Text excerpt —
--- START ---
June 2012

12 Jun

Early morning… The rising sun creates a glow of apricot melting into the still star filled indigo sky. The cold is amazing. Everything is crystal clear. There is frost on the ground and grass, so as the sun rises it glitteres like jewellery.

A golden lioness walks along the camp road, looking as if she was walking on diamonds as the sun touched the frozen grass. It is a magical sight.

The birdsong cuts through the cold air. A few birds huddle on branches, alll fluffed up, to catch the warmth as the sun rises and becomes gold and warm.

Lions are roaring all around, the sounds carrying loudly on the crisp, cold air, as a still, slow, puku stands in the sunlight,his usually smooth coat all fluffed up against the chill.

26 Jun

Walking through to the kitchen as the sun was rising, and walking carefully as we now have to do, in case poor Lucas is asleep next to the path, I heard a slight rustle and turned around expecting to see him. (Lucas is a young hippo who is being chased out of the pod by the bully boss hippo, Welheim, so he has taken to snuggling into a grassy nest next to our hut, and lies there, occasionally blinking a sleepy eye, or twitching an ear, otherwise totally immobile, hoping to escape the notice of Wilheim). However, Lucas was not in residence, but there was this enchanting bushbuck mother with her young one standing under a tree. The suns rays were just touching her with gold,so her white spots were lit up. It really was an amazing sight. Her big ears were twitching, big dark eyes watching me, the youngsters tail flicking. They were warming up in the now brighter sunlight. It was a lovely start to the day, although I now am keenly interested to know how our poor Lucas fares, when he is not in his “spot”.

We had an exciting evening. After just getting back from an idyllic boat drift, the sunset engulfed us in amazing golds and cerise and mauve as a flock of Open Billed storks flew over us, black etched against the fire hued sky. A loud cracking of a branch made us stop on our way from the boat to camp… hhhmmmm… and then we saw the shape of an elephant behind Sunset House, so we did a quick march to the front only to hear loud lion roars very close.
--- END ---
Provided information —
--- START ---
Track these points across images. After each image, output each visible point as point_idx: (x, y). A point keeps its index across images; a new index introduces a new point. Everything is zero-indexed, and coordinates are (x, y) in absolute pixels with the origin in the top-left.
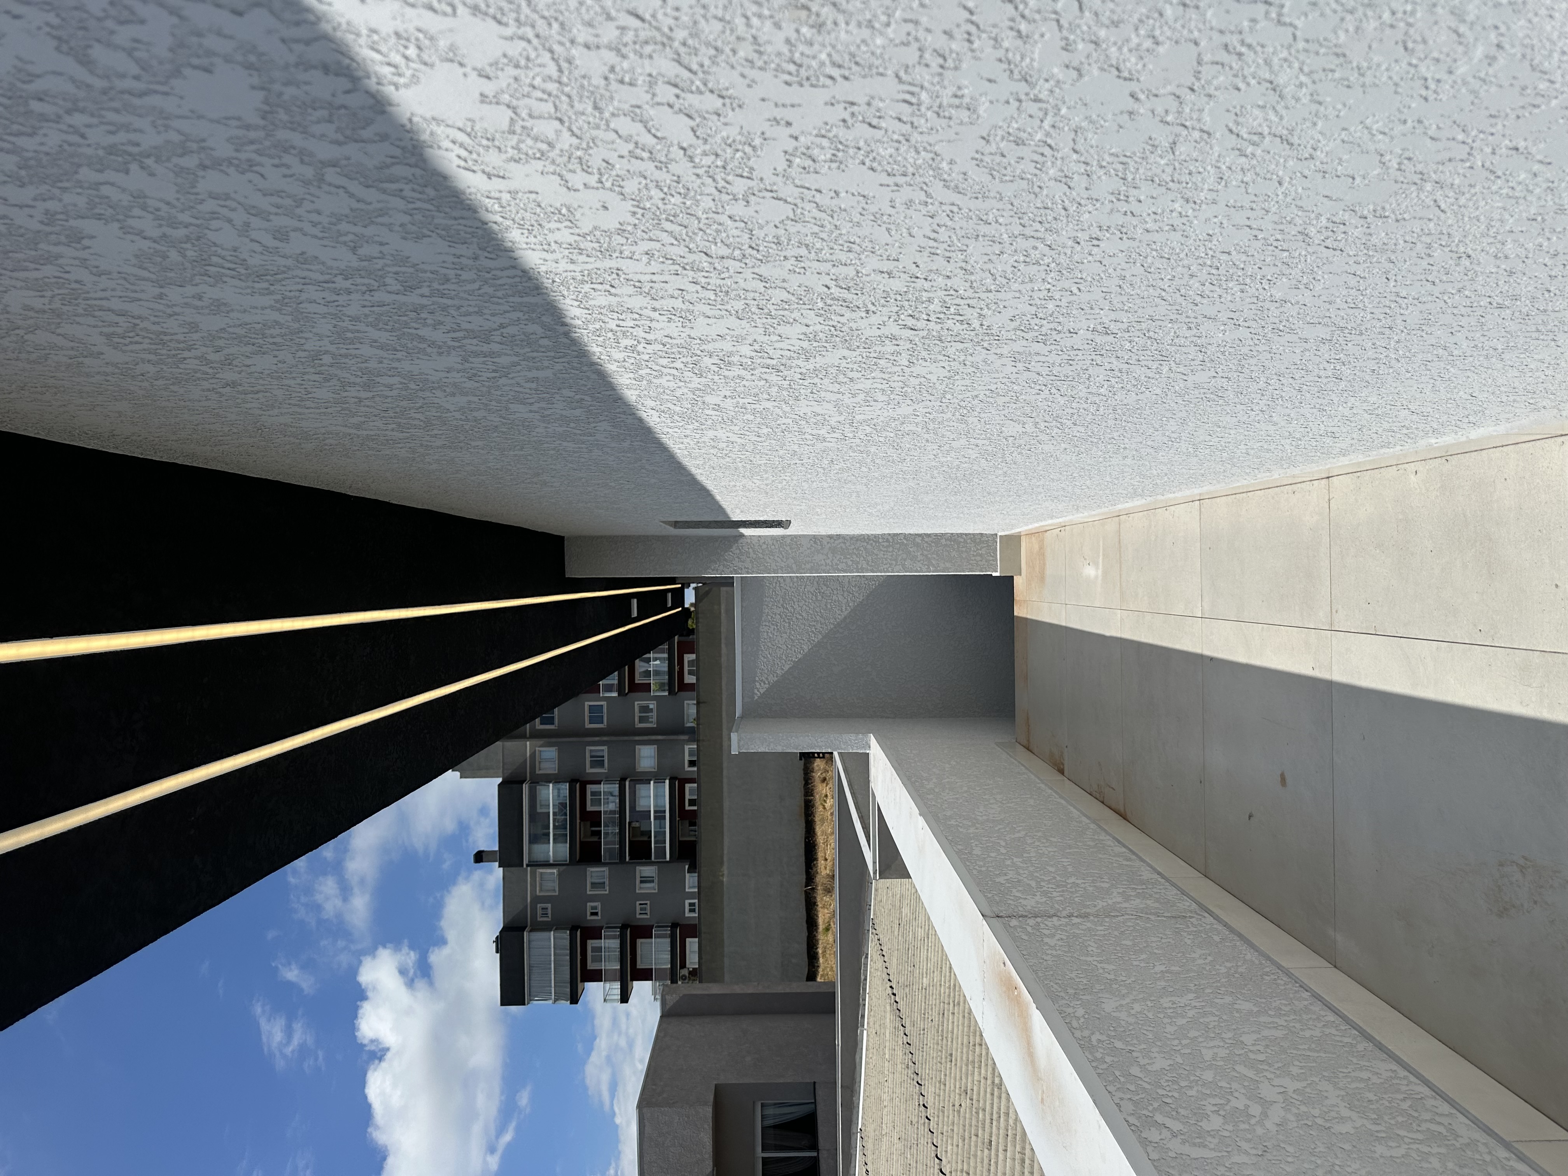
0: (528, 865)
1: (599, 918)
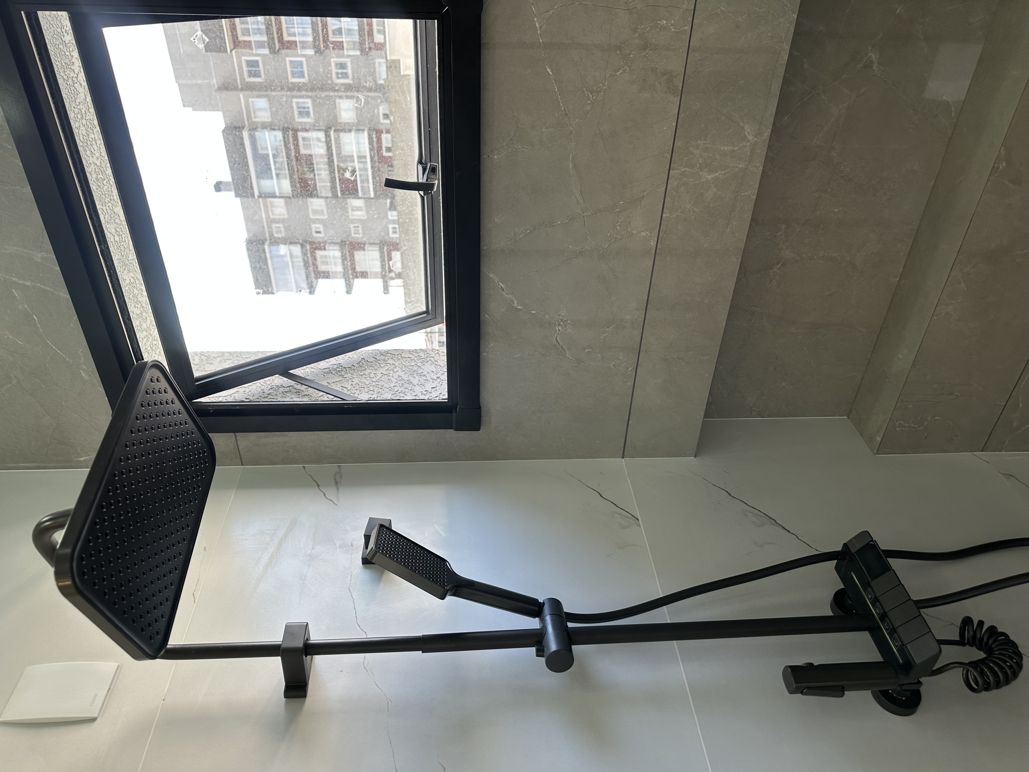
0: (260, 197)
1: (322, 235)
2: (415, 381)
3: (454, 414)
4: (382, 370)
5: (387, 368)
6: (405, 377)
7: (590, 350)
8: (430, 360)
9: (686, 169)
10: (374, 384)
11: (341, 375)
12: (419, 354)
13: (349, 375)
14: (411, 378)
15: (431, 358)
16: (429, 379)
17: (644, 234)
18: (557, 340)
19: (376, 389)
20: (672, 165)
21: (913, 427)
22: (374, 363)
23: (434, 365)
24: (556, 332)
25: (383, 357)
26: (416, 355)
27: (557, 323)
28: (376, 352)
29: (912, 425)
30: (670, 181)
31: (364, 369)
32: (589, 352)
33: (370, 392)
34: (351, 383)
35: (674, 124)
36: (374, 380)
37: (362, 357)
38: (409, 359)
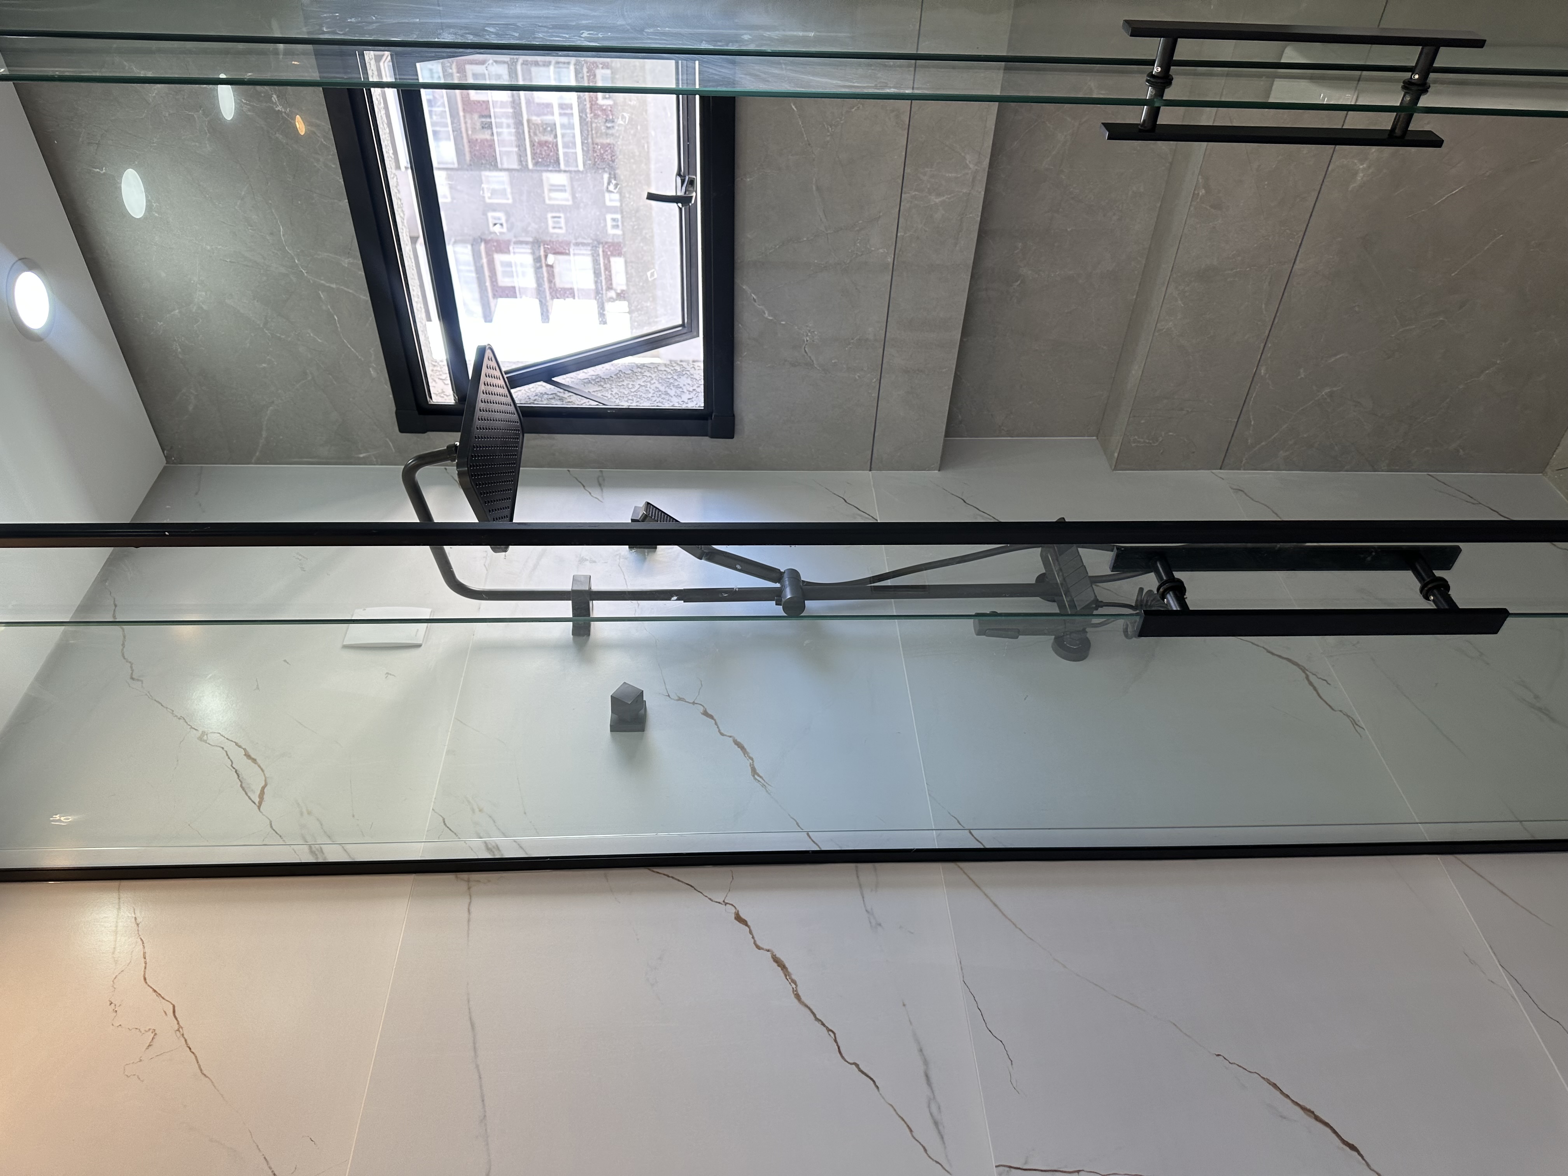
2: (672, 393)
3: (710, 421)
4: (639, 382)
5: (644, 380)
6: (662, 389)
7: (836, 361)
8: (686, 373)
9: (917, 193)
10: (632, 394)
11: (601, 385)
12: (675, 368)
13: (608, 385)
14: (667, 389)
15: (687, 372)
16: (685, 391)
17: (881, 251)
18: (805, 351)
19: (635, 399)
20: (904, 189)
21: (1148, 443)
22: (631, 374)
23: (689, 379)
24: (804, 342)
25: (639, 370)
26: (673, 368)
27: (805, 334)
28: (633, 364)
29: (1147, 441)
30: (902, 204)
31: (621, 380)
32: (835, 363)
33: (630, 401)
34: (610, 392)
35: (904, 154)
36: (633, 390)
37: (619, 369)
38: (665, 373)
--- END ---
Questions —
1. Output the part of the June 2012 journal that begins at the words "A golden lioness" and stops after the words "gold and warm.", copied word for word.
2. Please rewrite the paragraph of the June 2012 journal that starts "We had an exciting evening" in fewer words, keeping its main facts.
3. Take the June 2012 journal further, continuing on from its final sentence.

Outputs by task —
1.
A golden lioness walks along the camp road, looking as if she was walking on diamonds as the sun touched the frozen grass. It is a magical sight.

The birdsong cuts through the cold air. A few birds huddle on branches, alll fluffed up, to catch the warmth as the sun rises and becomes gold and warm.

2. We had an exciting evening. Returning from a boat drift under a gold, cerise and mauve sunset, with a flock of Open Billed storks flying overhead, we were stopped on the way to camp by a loud cracking branch. We spotted an elephant behind Sunset House, hurried to the front, and then heard loud lion roars very close.

3.
Chris got us all bundled into the car… (‘no time for drinks’!!) and off we went. At this stage it was very chilly. We drove along to Spring No 2, stopped and listened. As we came around the corner, there was this great grey ghostlike creature with white tusks, very close by. The elephant had left the camp and was walking in the same direction as we were going. He turned and flapped his ears at us as we we edged forward slightly, then he trumpeted at us – a very unnnerving sound so close by. We waited again, but he did not seem keen to move, so we waited some more. His delay was purely to save face,but eventually he turned and walked off a few paces, then whisked round to see what we were doing, then set off again, a few more paces. We waited until he was a safe distance away, then he and we trundled off in different directions.

We concluded that the lions were walking towards Spring No 3, so we drove there and sat waiting for them to arrive. It was a lovely, clear night with slight moonlight from the newish moon. We heard the occasional call of an owl, saw a pretty, trotting jackal, intent on his business. Just like a domestic dog, he lay on something smelly and rolled in it, before trotting off busily on his way. The lions did not appear to be moving from the original sound of the roars, so Chris tried his bvrilliant “call up”, which often works. but we think the lions were too far away to hear. We decided to call it a night and were trundling back to camp when we saw Chesterton lying in the grass. What a massive lion, body and grass blending into gold in our spotlight, the big gold and black mane standing out in bold relief. He was on a mission and kept walking, roaring and marking his territory. What a lovely sight. He went into thick bush and we returned to the road.

Next saw a really special sight. A big elephant with two little ones following close on her heels. They looked like twins…really little and obviously not used to lights though… as they rushed past, little tails in the air. That was really a wonderful sight and we all felt satisfied and happy. We returned to camp for a late dinner and then off to bed, sleeping like logs.

29 Jun

As many of you will know, our present resident hippo, called Lucas, has been hiding from the big bully hippo pod boss, Welheilm, who has been chasing him unmercifully. So our dear Lucas has taken to hiding in a snug, grassy nest he has made just near our hut, and it is often that we creep along the path and see his sleepy head snuggled into the grass on the pathway. He is a great favourite of our guests and has got to the stage where he just lifts a lazy eyebrow as we peep at him over the bush, with an occasional ear twitch. He is a delightful part of our camp-life at the moment, but we have seen him being chased by Wilheilm, and he really is terrified of the much bigger hippo, and rushes across the front of the “dining” looking very harassed and nervous. Once he is in the long grass Welheilm seems to lose interest and retires to the river snorting and puffing in a very bullish, braggy and mean way.

This morning when we were checking the rooms we saw a Lucas-like hippo lying on the pathway near Mushingashi Hut, looking quite dead. On closer observation an eye twitched and we could see he was breathing. He has some big bites on his body. We have presumed that it is Lucas who has been injured by Welheilm. We have watched him most of the day but he really has barely moved and I was very worried that he may have been mortally wounded, but he disappeared at about 4pm. I haven’t seen him since, but Wilheilm is puffing and snorting just nearby, so I hope poor Lucas is out of sight.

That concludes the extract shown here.